▶ Texte proposé
※

LA DOCTRINE DU DIABLE AU CORPS (1951)
Introduction


Une édition électronique réalisée à partir du livre d'Amadeo Bordiga (1951), “LA DOCTRINE DU DIABLE AU CORPS”. Texte paru dans Battaglia Communista, no 21, 1951. Traduction de l’Italien achevée le 1er décembre 2006. Traduit de l'Italien au français dans la tradition française des traductions anonymes.

Introduction

Pour que les boussoles qui ont perdu le nord indiquent à nouveau le bon cap, il est indispensable de voir clair dans la question du capitalisme d’État. 

Nous avons essayé d’apporter de nombreuses contributions, tirées du bagage des notions traditionnelles de l’école marxiste, visant à démontrer que le capitalisme étatique n’est pas seulement l’aspect le plus récent du monde bourgeois, mais que ses formes, même les plus achevées, sont très anciennes et sont celles-là mêmes de la naissance du type capitaliste de production ; elles ont servi de facteurs primordiaux de l’accumulation primitive et ont précédé de beaucoup le cadre fictif et conventionnel, qui a bien plus sa place dans l’apologie que dans la réalité, de l’entreprise privée, de la libre initiative et autres belles choses. 

Comme on l’a déjà dit, il existe dans le camp des communistes de gauche antistaliniens de nombreux groupes qui ne partagent pas ce point de vue. Sur la base des textes originels, nous leur disons par exemple : 

« Partout où il existe, partout où existe la forme économique de marché, le capitalisme est une force sociale. C’est une force de classe. Et il a à sa disposition l’État politique. » 

Et nous ajoutons la formule qui exprime bien, pour nous, les tout récents aspects de l’économie mondiale : 

« Le capitalisme d’État n’est pas la soumission du capital à l’État, mais la soumission plus étroite de l’État au capital. »

※

▶ Série d'exercices
A) D'après le texte proposé, dans quelle publication et sous quel numéro ce texte a-t-il paru ?
B) Résumez le texte proposé en deux phrases.
Les données ci-après forment un matériau indépendant du texte proposé.

▶ Données de l'exercice
※

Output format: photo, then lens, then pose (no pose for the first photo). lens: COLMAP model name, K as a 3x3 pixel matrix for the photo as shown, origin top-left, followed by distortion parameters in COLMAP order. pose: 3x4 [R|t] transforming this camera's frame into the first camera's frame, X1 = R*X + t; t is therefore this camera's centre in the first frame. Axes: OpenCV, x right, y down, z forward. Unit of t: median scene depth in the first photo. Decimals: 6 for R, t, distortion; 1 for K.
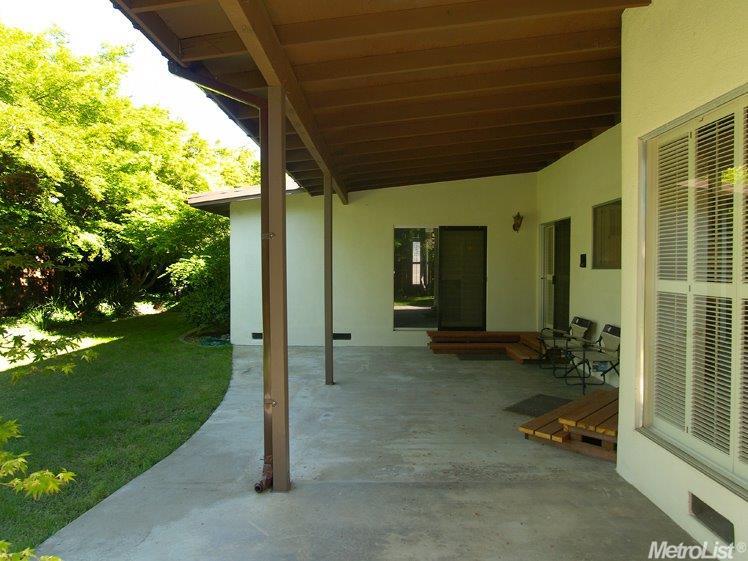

※

▶ Résultats attendus
A) Il a paru dans Battaglia Communista, no 21, en 1951.

B) Le texte soutient que le capitalisme d'État n'est pas seulement l'aspect le plus récent du monde bourgeois : ses formes sont très anciennes, elles ont servi de facteurs primordiaux de l'accumulation primitive et ont précédé de beaucoup l'entreprise privée. Aux groupes de communistes de gauche antistaliniens qui ne partagent pas ce point de vue, il oppose la formule selon laquelle le capitalisme d'État n'est pas la soumission du capital à l'État, mais la soumission plus étroite de l'État au capital.